Sinopse
Em uma noite chuvosa, Gabriel e Diego, um escritor amargurado e um piloto de helicópteros, respectivamente, reavaliam suas vidas. Aos poucos, colocam em xeque aqueles que querem continuar e os que simplesmente preferem ficar pelo caminho.
Crítica
Baseado na peça homônima de Mário Bortolotto, Borrasca não é, quanto à sua encenação, subserviente aos procedimentos teatrais. Pelo contrário. Até que o cineasta Francisco Garcia bem que tenta desvencilhar-se dessa gênese, investindo frequentemente em close-ups e num jogo de cena que, mesmo infértil, demonstra a pouca disposição pela prevalência do plano estático/único. Todavia, a submissão ao texto basilar é o que, de cara, deflagra a sujeição do resultado cinematográfico. Numa noite chuvosa, Gabriel (Bortolotto) afoga as mágoas em garrafas de bebida alcoólica, enquanto um de seus melhores amigos, Diego (Francisco Eldo Mendes), questiona a sua ausência na cerimônia fúnebre de um chegado de ambos. Há a citação das falas em seus pormenores, sem preocupação, tanto interpretativa quanto diretiva, de fazer os diálogos soarem orgânicos. Esse empostar excessivo expõe a artificialidade que perpassa o longa-metragem integralmente.
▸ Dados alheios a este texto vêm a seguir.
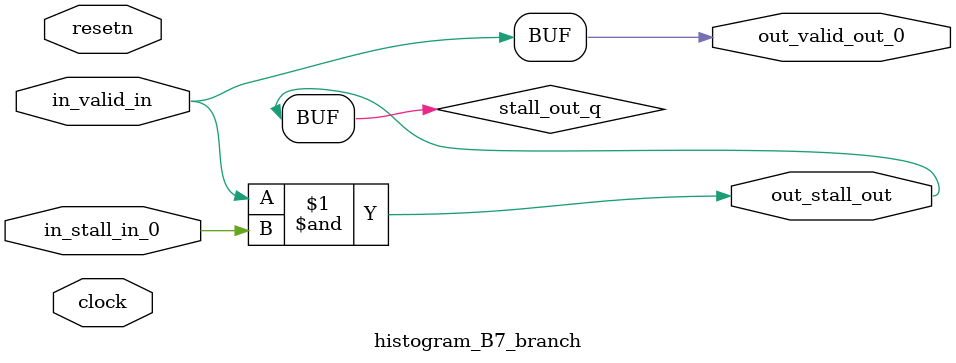
<source format=sv>



(* altera_attribute = "-name AUTO_SHIFT_REGISTER_RECOGNITION OFF; -name MESSAGE_DISABLE 10036; -name MESSAGE_DISABLE 10037; -name MESSAGE_DISABLE 14130; -name MESSAGE_DISABLE 14320; -name MESSAGE_DISABLE 15400; -name MESSAGE_DISABLE 14130; -name MESSAGE_DISABLE 10036; -name MESSAGE_DISABLE 12020; -name MESSAGE_DISABLE 12030; -name MESSAGE_DISABLE 12010; -name MESSAGE_DISABLE 12110; -name MESSAGE_DISABLE 14320; -name MESSAGE_DISABLE 13410; -name MESSAGE_DISABLE 113007; -name MESSAGE_DISABLE 10958" *)
module histogram_B7_branch (
    input wire [0:0] in_stall_in_0,
    input wire [0:0] in_valid_in,
    output wire [0:0] out_stall_out,
    output wire [0:0] out_valid_out_0,
    input wire clock,
    input wire resetn
    );

    wire [0:0] stall_out_q;


    // stall_out(LOGICAL,6)
    assign stall_out_q = in_valid_in & in_stall_in_0;

    // out_stall_out(GPOUT,4)
    assign out_stall_out = stall_out_q;

    // out_valid_out_0(GPOUT,5)
    assign out_valid_out_0 = in_valid_in;

endmodule

</source>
Borrasca é um acerto de contas, sessão de descarrego emocional. Gabriel expressa ressalvas quanto ao morto, mencionando incessantemente o fato dele ter feito sexo com sua esposa, portanto traindo a confiança alheia. A importância conferida ao assunto, vide a recorrência do dito cujo, mostra os pilares desse mundo essencialmente masculino e decadente, algo nutrido pelo fato de haver ali um escritor. Essa boemia observada com um misto curioso de admiração e melancolia alicerça conversas marcadas por uma preocupação maior com a sonoridade da pronúncia que necessariamente comprometido com a verdade das palavras ditas. Nesse tocante, Francisco (o ator) é especialmente infeliz, por construir um personagem embotado, ineficiente como contraponto do homem que confessa fragilidades em meio a goles demorados de whisky. Bortolotto, por sua vez, sai-se um pouco melhor, ainda que não o suficiente para substanciar esse decalque de Charles Bukowski.
A linguagem de Borrasca é pobre, não apenas no que tange à forma endurecida dos protagonistas se apresentarem. A trilha sonora sublinha e reitera, quando muito ampliando a sensação de folhetim que se instaura. O universo debatido em diatribes por Gabriel e Diego é o dos homens que buscam admiração e caem em desgraça ao menor sinal de desapego feminino. Há um existencialismo de boteco, no sentido de estar estritamente ligado à combustão emocional que o álcool provoca nos conhecidos. São discutidas, num ritmo cansativo, questões como a essência da “cornitude”, as responsabilidades assumidas e o entorno empenhado em premiar os vencedores. Porém, a autocomiseração ganha contornos desajeitados de refúgio retórico, com os dois frequentemente citando a derrota como caminho inevitável. Beira o involuntariamente engraçado a disposição de Diego por confrontar o amigo entristecido com argumentos pífios e proposições bastante frágeis.
Isolados pela chuva ouvida ao longe, os protagonistas de Borrasca falam de amores, das dificuldades para lidar com heranças paternas, forçando um tom melindroso. A direção não consegue enxergar além do que o texto prevê. A concepção imagética passa pela anteriormente abordada vontade de fugir ao teatral, mas delineia um percurso visual pouco instigante, em que não são levadas em consideração as simbologias e o lirismo que poderia emergir da exposição autoindulgente das deteriorações morais e sentimentais. Os desempenhos dos atores não ajudam no desenho da naturalidade, algo que passa aparentemente despercebido pela direção, então, uma força omissa em departamentos essenciais. A falta de vida observada em boa parte das respostas de Daniel, encarregado de questionar o escritor que expressa a maior parte dos dilemas do filme, compromete decisivamente a estrutura narrativa, deixando-nos à mercê de um resultado basicamente moroso.